Task data.
▽

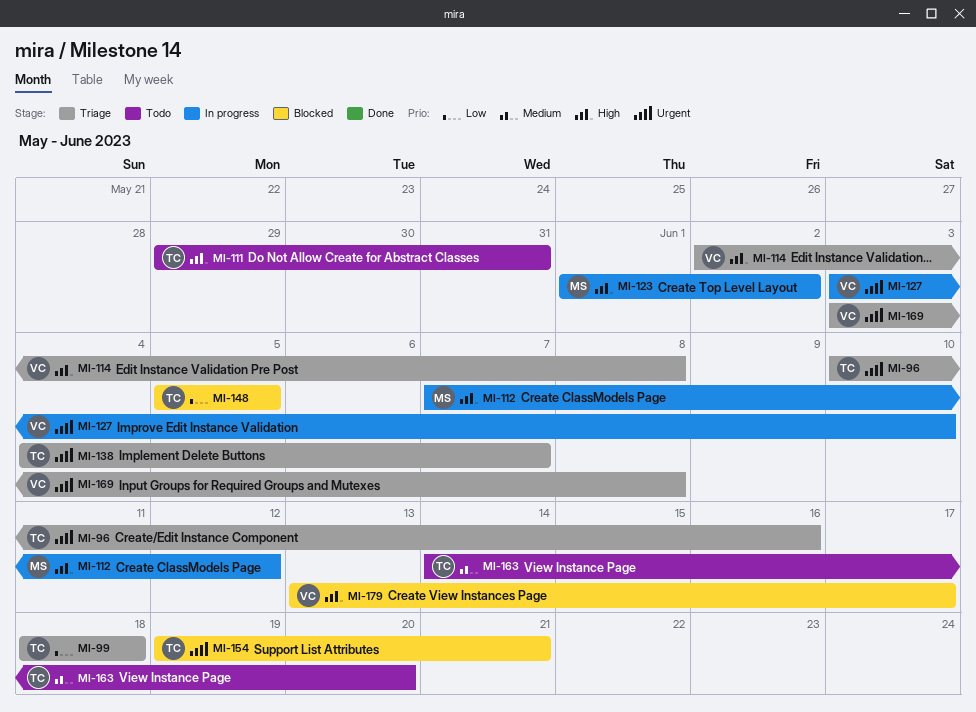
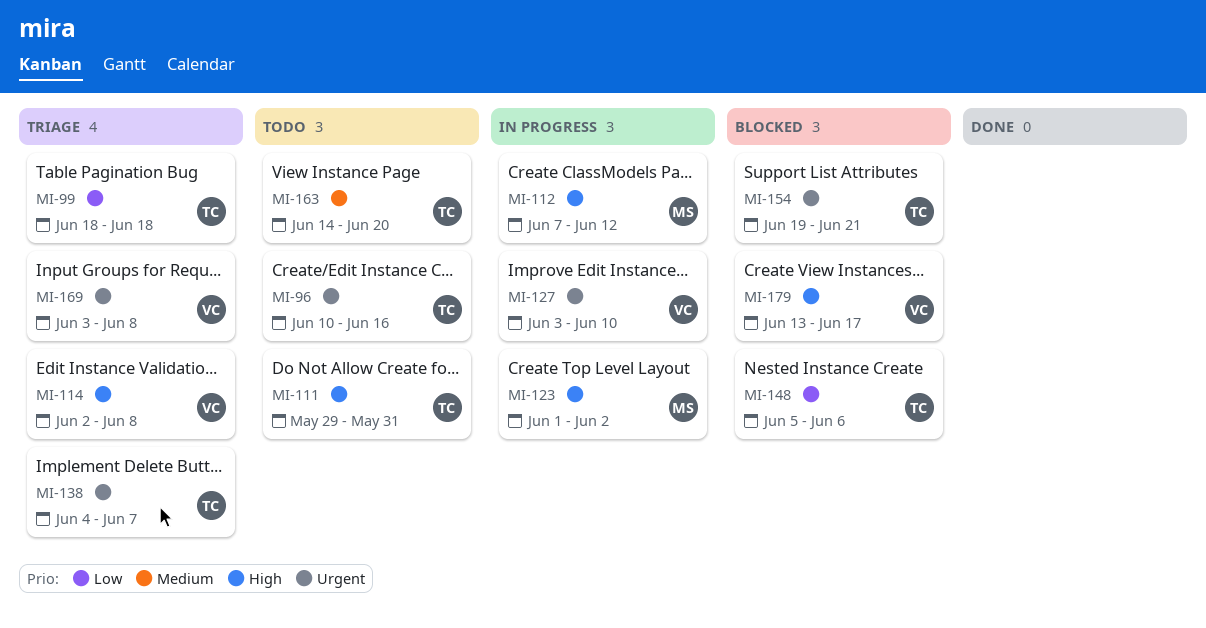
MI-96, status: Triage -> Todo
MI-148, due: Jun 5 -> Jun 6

△
▽

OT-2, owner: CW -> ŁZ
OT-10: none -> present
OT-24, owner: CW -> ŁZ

△

About this task. Write down again, exactly as given, only the lines above that fall from the line with "OT-2, owner: CW -> ŁZ" to the line with "OT-24, owner: CW -> ŁZ", inclusive.

Answer for the task.
OT-2, owner: CW -> ŁZ
OT-10: none -> present
OT-24, owner: CW -> ŁZ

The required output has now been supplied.